Jacob Collaart or Collaert (floruit c. 1625–1637) was a Flemish admiral who served as a privateer and one of the Dunkirkers in Spanish Habsburg service during the Dutch Revolt.

He was responsible for the capture or destruction of at least 150 fishing vessels, bringing 945 captured sailors back to his base in Dunkirk for ransom. A leading admiral over the next decade, he would have later encounters with other Dutch corsairs of the period including Captain Claes Compaan who escaped from him after sighting the corsair off the Spanish coast.

==Biography==
From 1633 until 1637, Collaart served as Vice Admiral with the Royal Squadron operating out of Dunkirk and, in 1635, his attacks against Dutch herring redders would cost the city of Flushing (Vlissingen) over two million guilders in income.

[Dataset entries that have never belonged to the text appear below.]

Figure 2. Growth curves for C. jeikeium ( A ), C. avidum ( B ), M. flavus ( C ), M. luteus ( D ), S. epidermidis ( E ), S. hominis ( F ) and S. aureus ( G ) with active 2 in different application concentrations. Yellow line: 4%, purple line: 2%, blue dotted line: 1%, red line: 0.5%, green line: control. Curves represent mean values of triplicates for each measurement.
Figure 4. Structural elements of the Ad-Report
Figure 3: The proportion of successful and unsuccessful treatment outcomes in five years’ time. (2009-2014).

Although the city of Dunkirk was under a Dutch blockade during early 1635, the blockade was temporarily weakened as several warships under Lieutenant-Admiral Philips van Dorp were supporting French naval forces in the Gulf of Biscay and, on 14 August, Collaert sailing out of Dunkirk successfully broke through the Dutch blockade with a fleet of twenty-one vessels.

Within three days, Collaart's fleet located a herring fleet numbering 160 under the guard of a single man-of-war, armed with 39 guns and an 85-men crew. Easily disabling the escort, 74 vessels were either sunk or set afire with the surviving vessels escaping to the Vlie.

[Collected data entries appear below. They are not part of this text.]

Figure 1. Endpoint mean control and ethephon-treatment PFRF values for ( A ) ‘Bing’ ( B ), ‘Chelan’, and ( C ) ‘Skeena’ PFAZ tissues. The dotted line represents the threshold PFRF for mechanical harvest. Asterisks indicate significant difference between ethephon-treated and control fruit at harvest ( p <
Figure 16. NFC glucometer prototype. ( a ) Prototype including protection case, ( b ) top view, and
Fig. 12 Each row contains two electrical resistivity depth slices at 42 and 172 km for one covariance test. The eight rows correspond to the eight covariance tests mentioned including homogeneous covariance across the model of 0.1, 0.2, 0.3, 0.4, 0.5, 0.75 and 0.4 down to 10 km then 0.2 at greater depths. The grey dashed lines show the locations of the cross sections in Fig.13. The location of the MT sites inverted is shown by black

On 19 August, after chasing off the six men-of-war escorts, Collaart's forces destroyed around 50 herring boats near Dogger Bank. Of the surviving fishermen, 150 sailors including wounded as well as the young and the elderly were put on a merchant vessel from Hamburg and returned to the Dutch Republic while the remaining 775 were held captive for ransom.

After this latest attack, a Dutch fleet was soon raised by the States General of the Netherlands who ordered all available vessels to set out after the Collaart's fleet. Sailing from Rotterdam, its commander Willem Codde van der Burch was ordered to rendez-vous at the Texel with Philips van Dorp, recently returning from La Rochelle, and Vice Admiral Quast.

Collaart soon encountered the Dutch fleet of Van der Burch and Van Dorp, consisting of a combined twenty warships, and managed to damage four before the arrival of Quast's fleet forced Collaart to abandon the fight. In part due to bad weather, Collaart was able to escape to Dunkirk, arriving with 975 captive fishermen on 8 September 1635.

The following year, while sailing with two other privateers, Collaart and Mathieu Romboutsen were captured (the third captain managing to escape to an English port) near Dieppe after a five-hour battle against Captain Johan Evertsen on 29 February 1636.

Collaart died of an illness at A Coruña in August 1637. He had a son who was also a privateer, Jacques Collaert the Younger, and was the father-in-law of the later English Vice-Admiral Edward Spragge.